Des structures en bois astucieuses

Niels et ses collègues se sont également souciés de la population piscicole de l’ancienne Aar. Le long du cours d’eau, ils ont érigé d’innombrables installations en bois mort. Partout sur la rivière, on aperçoit des arbres tombés mais toujours rattachés à la rive, des arbres en épi et des seuils en troncs, soumis aux remous. «Toutes ces mesures ‹au fil de l’eau› dynamisent la rivière et en font un meilleur habitat pour les poissons», explique Niels. Ce n’est qu’ainsi que sont recréées des zones plus plates ou plus profondes permettant à l’eau de s’écouler plus lentement ou plus rapidement et offrant aux poissons autant de possibilités de repos et de chasse. Alors seulement se développe un écosystème d’eau douce diversifié. «A l’heure actuelle, les rivières sont dépourvues d’aménagements internes en bois naturel», indique Niels. «Ici néanmoins, nous avons pu donner un coup de pouce à la nature.» Au total, environ 1’000 mètres cubes de bois mort ont été déposés sur six kilomètres. «Vous ne trouverez aucun autre cours d’eau en Suisse où il y en a autant», commente Niels. Le bois mort utilisé provient exclusivement des travaux d’éclaircissement déjà prévus de la forêt alluviale. «Sur le plan écologique, ces installations jouent un rôle essentiel et ne modifient que légèrement le tracé du cours d’eau», ajoute-t-il. Elles ne nécessitent pas de zones forestières ou de terres cultivées.

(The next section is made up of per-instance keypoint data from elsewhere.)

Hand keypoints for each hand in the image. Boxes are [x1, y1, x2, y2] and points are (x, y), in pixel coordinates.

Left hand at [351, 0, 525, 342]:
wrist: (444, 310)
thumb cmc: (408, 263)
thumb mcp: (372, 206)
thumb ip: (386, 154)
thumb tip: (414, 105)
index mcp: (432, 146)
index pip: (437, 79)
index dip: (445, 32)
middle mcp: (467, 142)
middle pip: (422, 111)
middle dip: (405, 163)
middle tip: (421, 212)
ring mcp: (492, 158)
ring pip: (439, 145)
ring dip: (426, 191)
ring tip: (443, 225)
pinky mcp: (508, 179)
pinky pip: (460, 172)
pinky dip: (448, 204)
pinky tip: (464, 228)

Il en va autrement pour les autres mesures. Afin de revaloriser le paysage alluvial, les pelleteuses ont en effet déblayé de grandes portions de terrain le long de l’ancienne Aar. La quantité d’eau restante dans le canal s’avérant insuffisante pour inonder régulièrement la plaine alluviale, il a été nécessaire d’abaisser d’un mètre le niveau de la rive à certains endroits. Les travaux ont donc permis de satisfaire à l’exigence de conservation du paysage alluvial, déclaré d’importance nationale. Le terrain ainsi rabaissé est propice au développement de forêts alluviales d’essence à bois tendre, de tourbières et de prés humides: autant d’habitats qu’affectionnent de nombreuses espèces animales et végétales menacées. Par ailleurs, l’équipe du projet a aménagé de nouveaux affluents pour le cours d’eau. L’équipe a ainsi accordé davantage de place au paysage alluvial tout en améliorant la protection contre les crues.

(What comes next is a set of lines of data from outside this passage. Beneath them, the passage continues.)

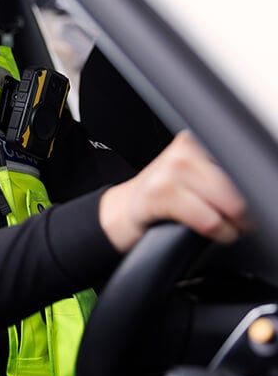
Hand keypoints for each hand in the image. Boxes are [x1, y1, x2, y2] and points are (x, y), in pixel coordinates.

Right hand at [99, 130, 248, 252]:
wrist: (120, 211)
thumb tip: (256, 190)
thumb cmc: (161, 198)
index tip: (250, 205)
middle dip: (246, 208)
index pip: (240, 162)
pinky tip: (214, 232)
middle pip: (238, 181)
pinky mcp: (159, 195)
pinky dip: (216, 230)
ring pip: (228, 201)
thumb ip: (218, 176)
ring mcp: (169, 171)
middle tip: (242, 222)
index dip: (251, 188)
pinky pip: (207, 219)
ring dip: (233, 223)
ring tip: (229, 228)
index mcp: (195, 142)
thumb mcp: (192, 178)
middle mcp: (183, 150)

De retour sur le site d’installation, Niels fait le point sur l’avancement des modèles de bacs à sable, qui montrent les mesures mises en œuvre à échelle réduite. La semaine suivante, il s’en servira pour exposer à des groupes d’élèves les tâches que ses collègues et lui-même effectuent sur le site et leurs motivations. Ce projet phare est pourtant loin d’être terminé pour lui qui se réjouit déjà des travaux à venir lors de la prochaine phase de construction entre Busswil et Dotzigen.